◆ **Entries supplied**
━━━━━━━━━━━━━━━━━━━━

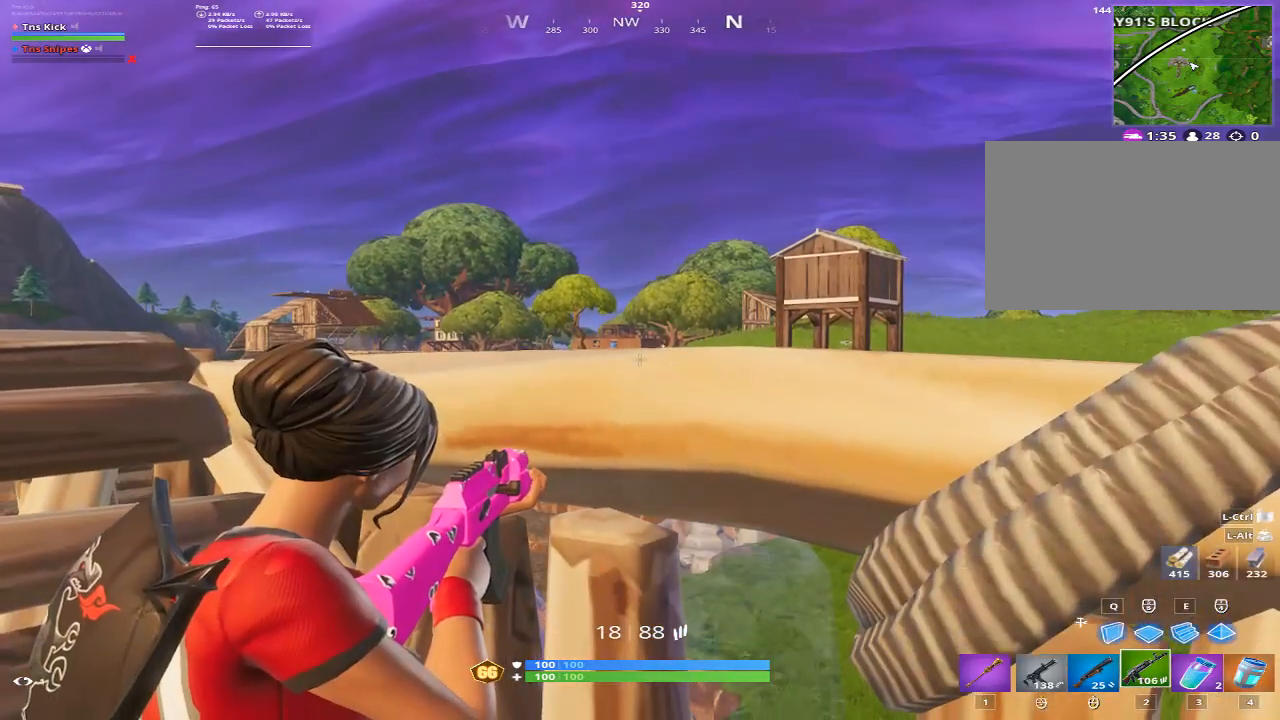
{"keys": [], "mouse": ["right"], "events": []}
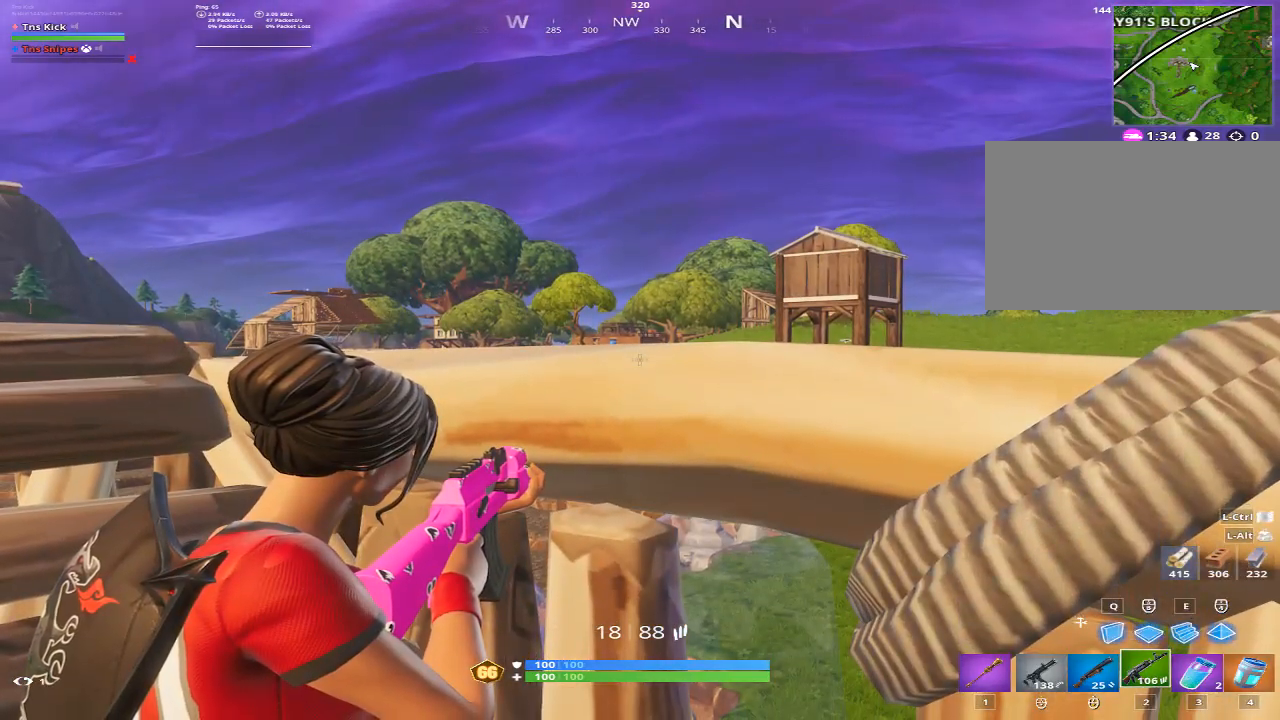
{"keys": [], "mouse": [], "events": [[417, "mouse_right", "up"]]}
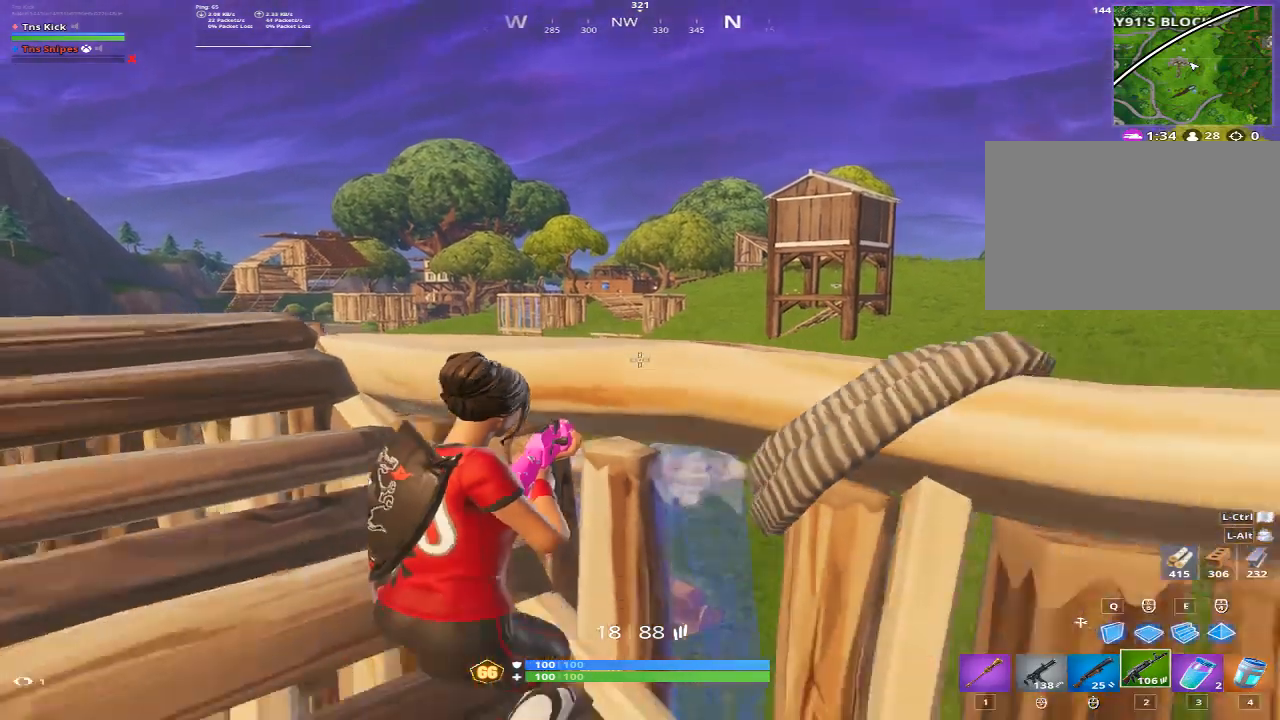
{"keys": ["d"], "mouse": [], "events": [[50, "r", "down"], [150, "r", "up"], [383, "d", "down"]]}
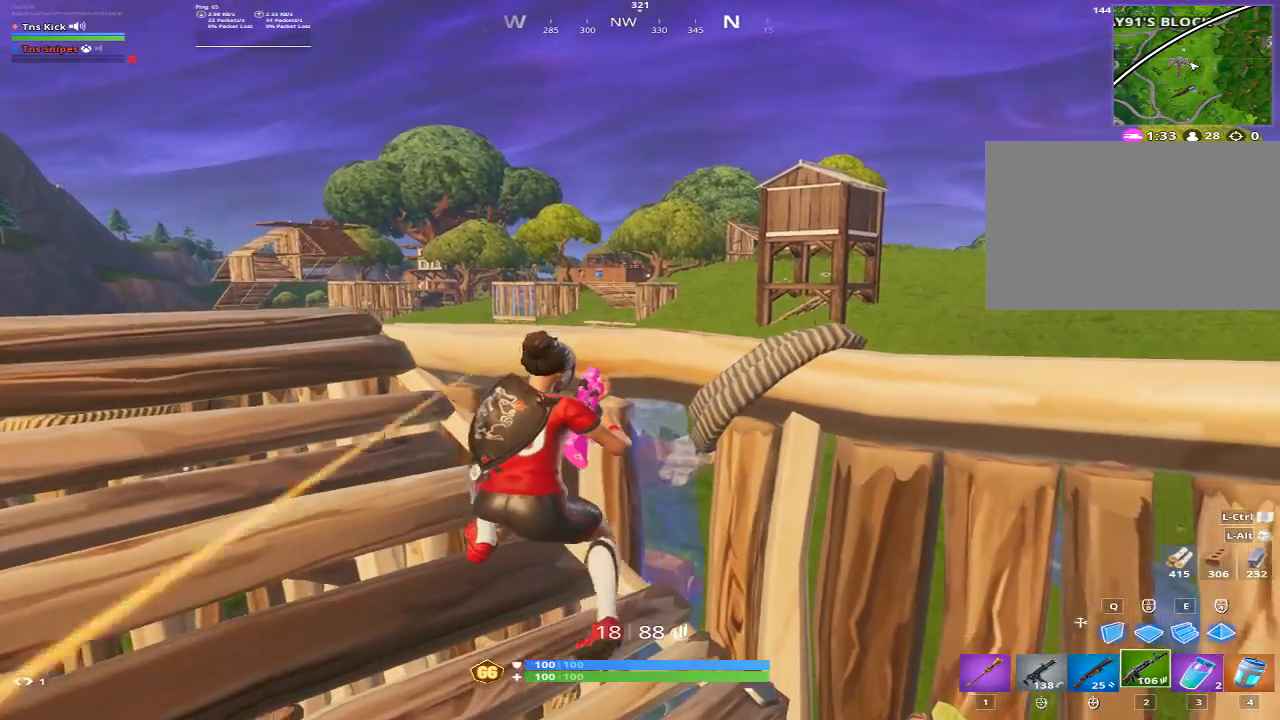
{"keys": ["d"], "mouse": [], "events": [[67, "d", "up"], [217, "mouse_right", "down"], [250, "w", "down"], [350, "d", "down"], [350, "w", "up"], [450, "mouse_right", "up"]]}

━━━━━━━━━━━━━━━━━━━━

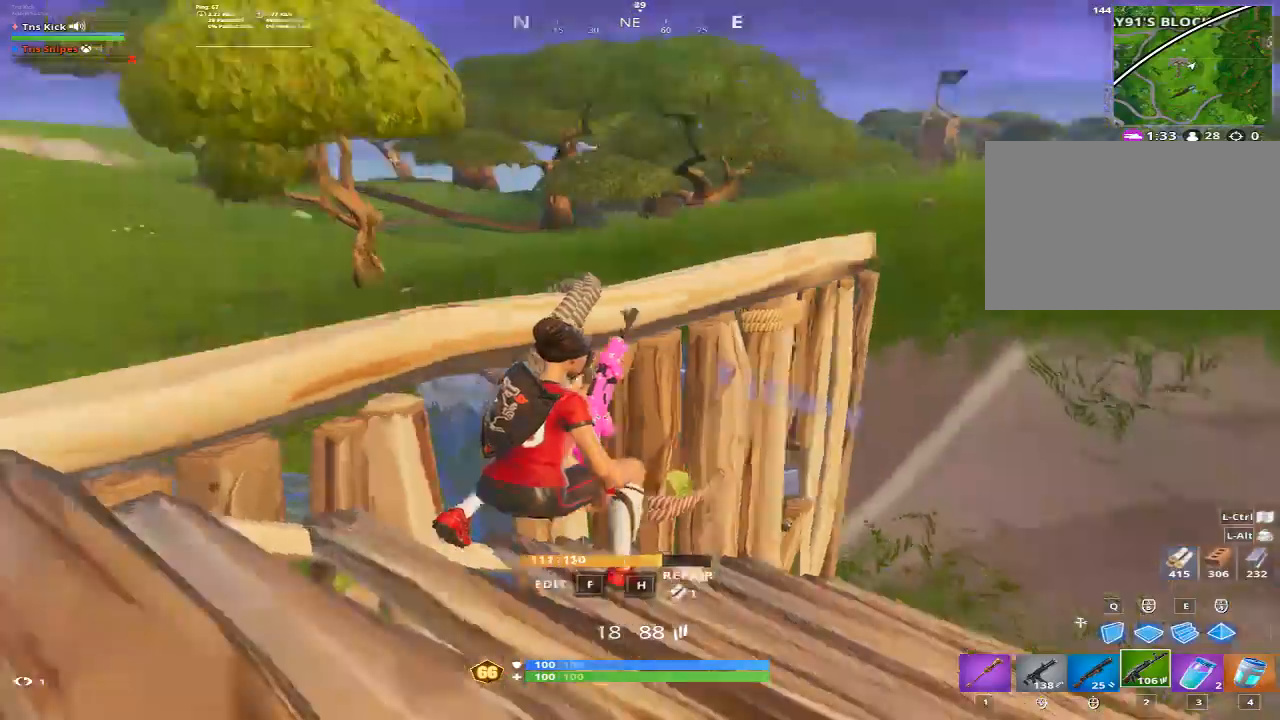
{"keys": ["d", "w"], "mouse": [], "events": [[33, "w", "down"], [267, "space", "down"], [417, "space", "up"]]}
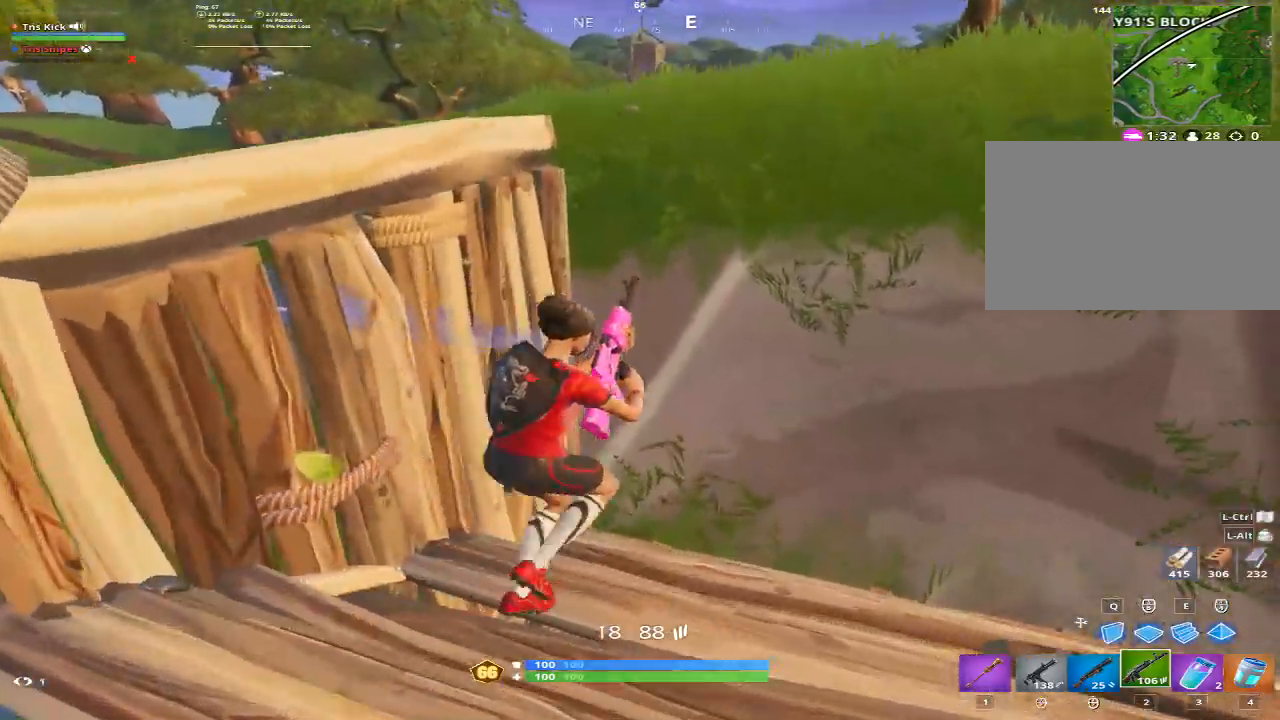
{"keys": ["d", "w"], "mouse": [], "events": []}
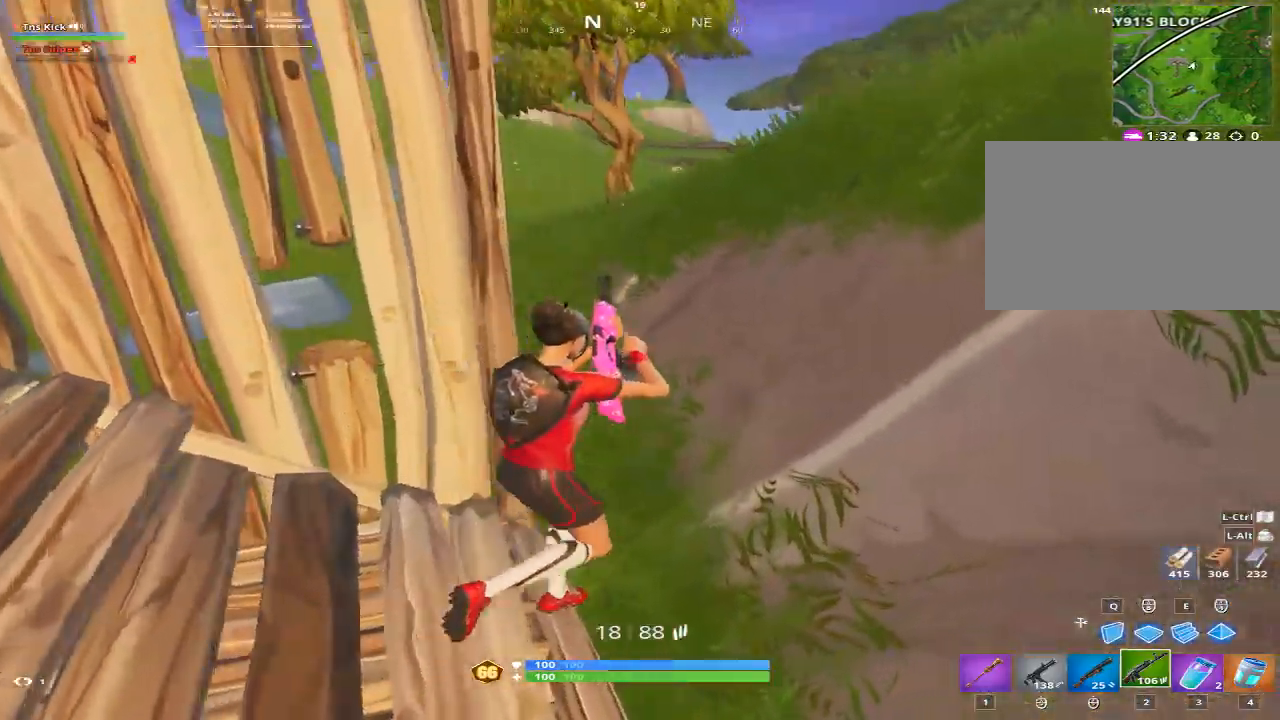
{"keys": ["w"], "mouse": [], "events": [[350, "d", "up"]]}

━━━━━━━━━━━━━━━━━━━━

◆ **Task requirements**
From the listing above, return each line with the word "down".

◆ **Task result**
{"keys": ["d"], "mouse": [], "events": [[50, "r", "down"], [150, "r", "up"], [383, "d", "down"]]}
{"keys": ["d"], "mouse": [], "events": [[67, "d", "up"], [217, "mouse_right", "down"], [250, "w", "down"], [350, "d", "down"], [350, "w", "up"], [450, "mouse_right", "up"]]}
{"keys": ["d", "w"], "mouse": [], "events": [[33, "w", "down"], [267, "space", "down"], [417, "space", "up"]]}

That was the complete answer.